Source material Start Marker
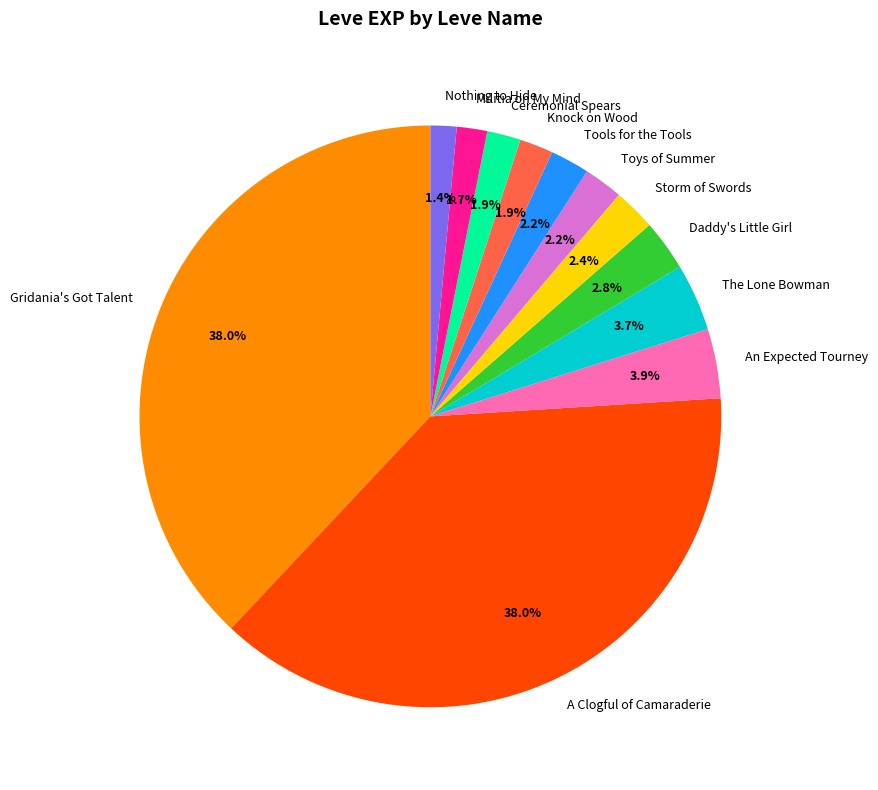

To the nearest percent, what is the difference between the largest and smallest slice percentages?

37%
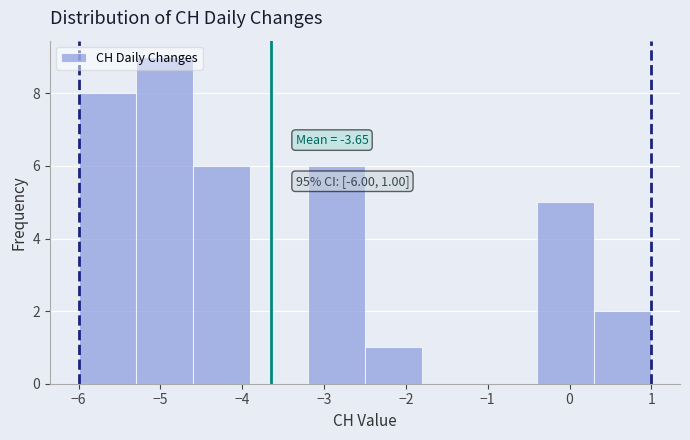

Over which range of the x-axis is the bar tallest?

-5.3 to -4.6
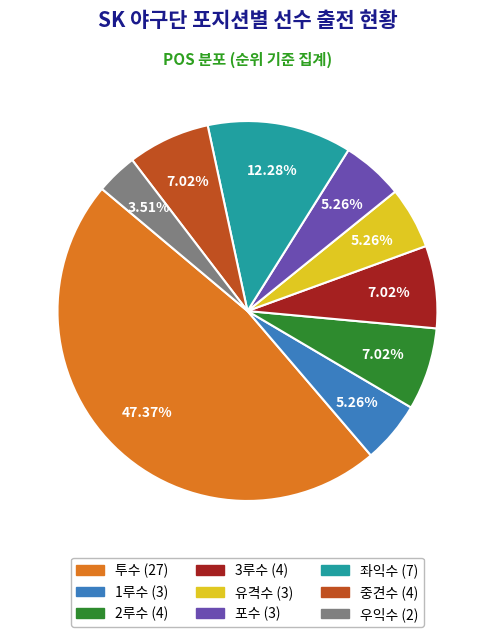

What is the largest slice in the pie chart?

투수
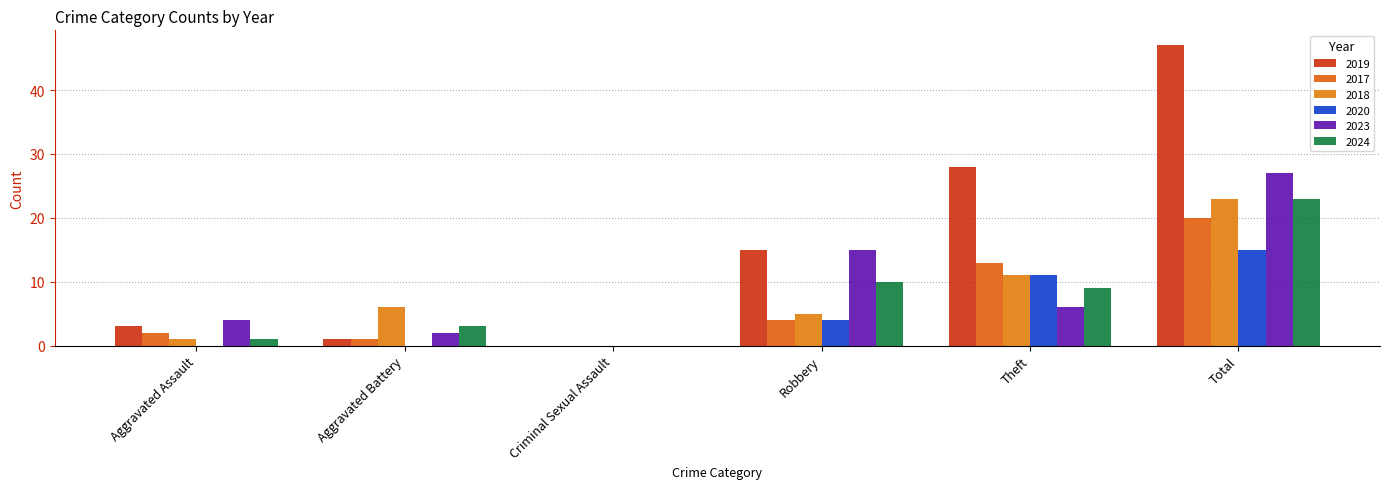

Reading left to right, list all the values displayed in this chart.

2019: 3	1	0	15	28	47
2017: 2	1	0	4	13	20
2018: 1	6	0	5	11	23
2020: 0	0	0	4	11	15
2023: 4	2	0	15	6	27
2024: 1	3	0	10	9	23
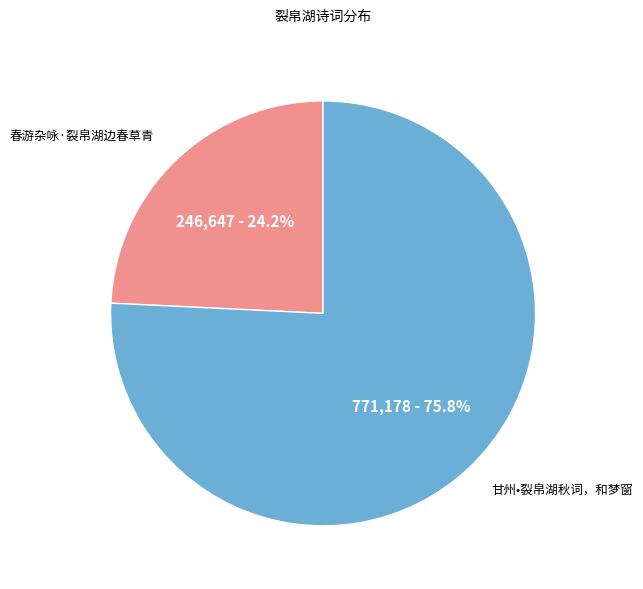

To the nearest percent, what is the difference between the largest and smallest slice percentages?

52%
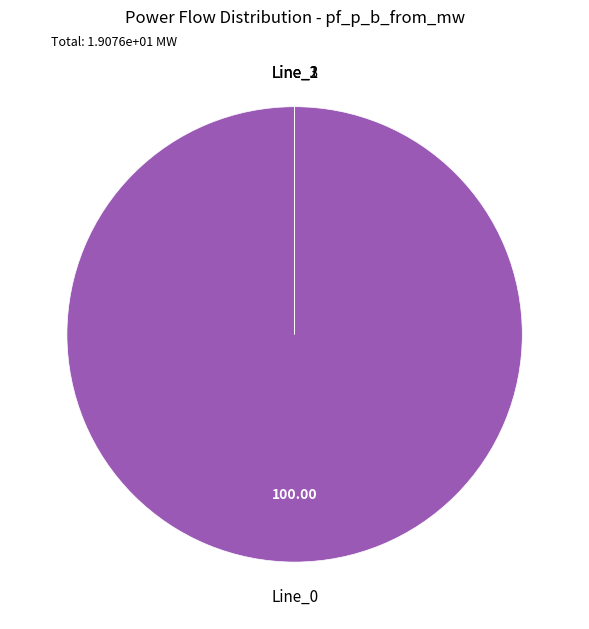

How many segments does this pie chart have?

4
Source material End Marker
Task instructions
Substitute "circle graph" for every occurrence of "pie chart" throughout the data above, and reproduce the data with nothing else changed. Leave the pictures out of your answer.

Task output
To the nearest percent, what is the difference between the largest and smallest slice percentages?

37%

Over which range of the x-axis is the bar tallest?

-5.3 to -4.6

What is the largest slice in the circle graph?

투수

Reading left to right, list all the values displayed in this chart.

2019: 3	1	0	15	28	47
2017: 2	1	0	4	13	20
2018: 1	6	0	5	11	23
2020: 0	0	0	4	11	15
2023: 4	2	0	15	6	27
2024: 1	3	0	10	9	23

To the nearest percent, what is the difference between the largest and smallest slice percentages?

52%

How many segments does this circle graph have?

4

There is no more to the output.